Exercise description: Can you retype the lines of the collected data, starting at the line that contains "Nemzeti Ifjúsági Zenekar" and stopping after the final line? Leave the pictures out of your answer.

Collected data
=== Begin Enclosure ===

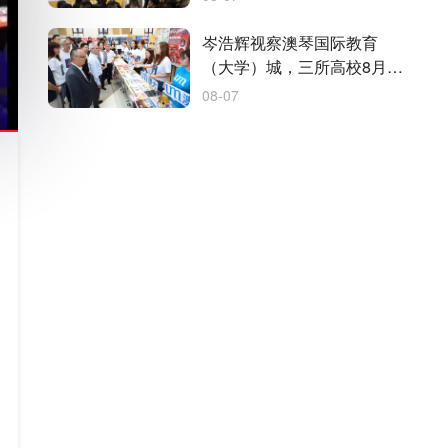
岑浩辉视察澳琴国际教育
（大学）城，三所高校8月内
有序入驻
08-07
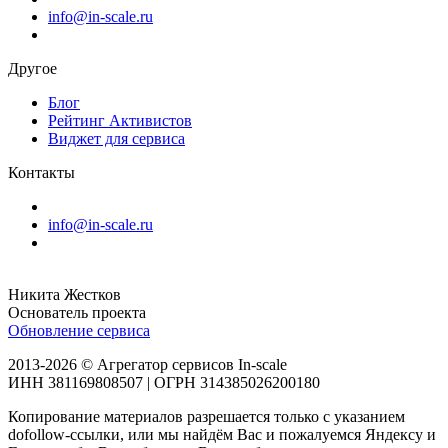
info@in-scale.ru
Другое
Блог
Рейтинг Активистов
Виджет для сервиса
Контакты
info@in-scale.ru
Никита Жестков
Основатель проекта
Обновление сервиса
2013-2026 © Агрегатор сервисов In-scale
ИНН 381169808507 | ОГРН 314385026200180
Копирование материалов разрешается только с указанием
dofollow-ссылки, или мы найдём Вас и пожалуемся Яндексу и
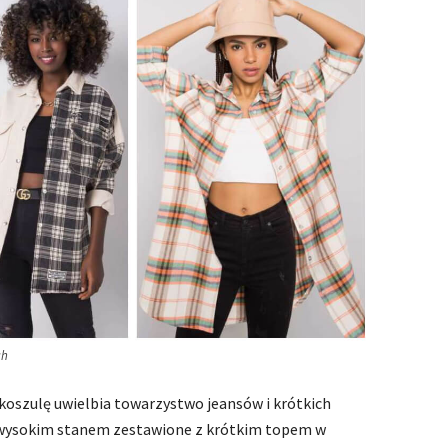
ch
oszulę uwielbia towarzystwo jeansów i krótkich
 z wysokim stanem zestawione z krótkim topem w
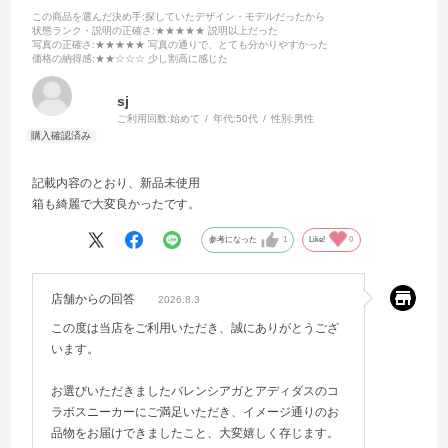
この商品を選んだ決め手
:探していたデザイン・モデルだったから
状態ランク・説明の正確さ
:★★★★★ 説明以上だった
写真の正確さ
:★★★★★ 写真の通りで、とても分かりやすかった
価格の納得感
:★★☆☆☆ 少し割高に感じた
sj
ご利用回数:
始めて
年代:
50代
性別:
男性
記載内容のとおり、新品未使用
箱も綺麗で大変良かったです。
参考になった
1
Like!
0
店舗からの回答
2026.8.3
この度は当店をご利用いただき、誠にありがとうござ
います。
お選びいただきましたバレンシアガとアディダスのコ
ラボスニーカーにご満足いただき、イメージ通りのお
品物をお届けできましたこと、大変嬉しく存じます。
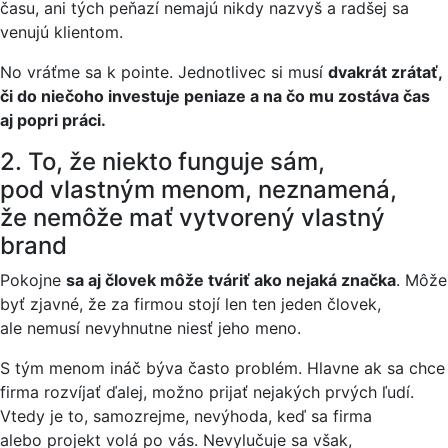
času, ani tých peňazí nemajú nikdy nazvyš a radšej sa
venujú klientom.
No vráťme sa k pointe. Jednotlivec si musí
dvakrát zrátať,
či do niečoho investuje peniaze a na čo mu zostáva čas
aj popri práci.
2. To, že niekto funguje sám,
pod vlastným menom, neznamená,
že nemôže mať vytvorený vlastný
brand
Pokojne
sa aj človek môže tváriť ako nejaká značka
. Môže
byť zjavné, že za firmou stojí len ten jeden človek,
ale nemusí nevyhnutne niesť jeho meno.
S tým menom ináč býva často problém. Hlavne ak sa chce
firma rozvíjať ďalej, možno prijať nejakých prvých ľudí.
Vtedy je to, samozrejme, nevýhoda, keď sa firma
alebo projekt volá po vás. Nevylučuje sa však,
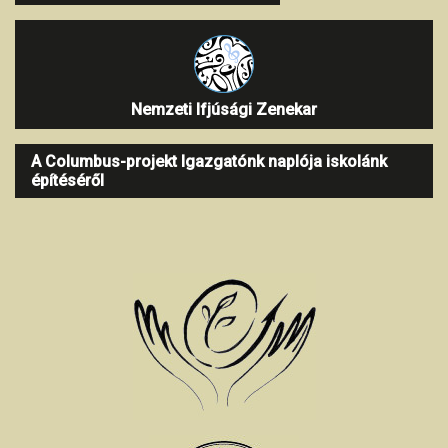
Nemzeti Ifjúsági Zenekar
A Columbus-projekt Igazgatónk naplója iskolánk
építéséről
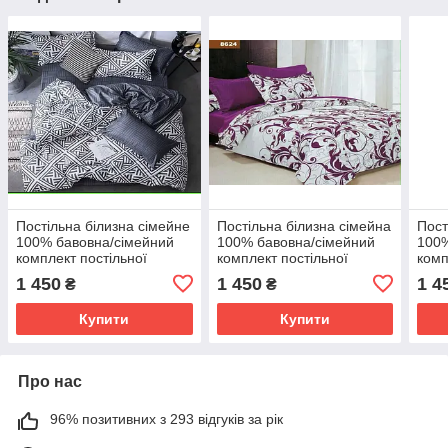
Постільна білизна сімейне
Постільна білизна сімейна
Пост
100% бавовна/сімейний
100% бавовна/сімейний
100%
комплект постільної
комплект постільної
комп
білизни Бязь gold люкс
білизни Бязь gold люкс
біли
1 450
1 450
1 4
₴
₴
Купити
Купити
Про нас
96% позитивних з 293 відгуків за рік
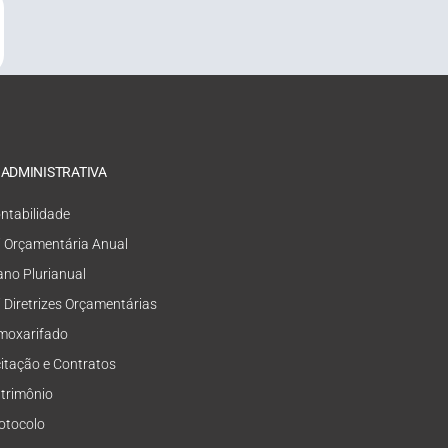
 ADMINISTRATIVA
ntabilidade
i Orçamentária Anual
ano Plurianual
i Diretrizes Orçamentárias
moxarifado
citação e Contratos
trimônio
otocolo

=== End Enclosure ===

Task result:
Nemzeti Ifjúsági Zenekar
A Columbus-projekt Igazgatónk naplója iskolánk
építéséről
Постільна білизна сімейне
Постільна білизна сімейна
Пост
100% бавовна/сімейний
100% бавовна/сімейний
100%
комплект постільної
комплект постільної
комп
білизни Бязь gold люкс
білизни Бязь gold люкс
біли
1 450
1 450
1 4
₴
₴
Купити
Купити
Про нас
96% позитивних з 293 відгуків за рік
 ADMINISTRATIVA
ntabilidade
i Orçamentária Anual
ano Plurianual
i Diretrizes Orçamentárias
moxarifado
citação e Contratos
trimônio
otocolo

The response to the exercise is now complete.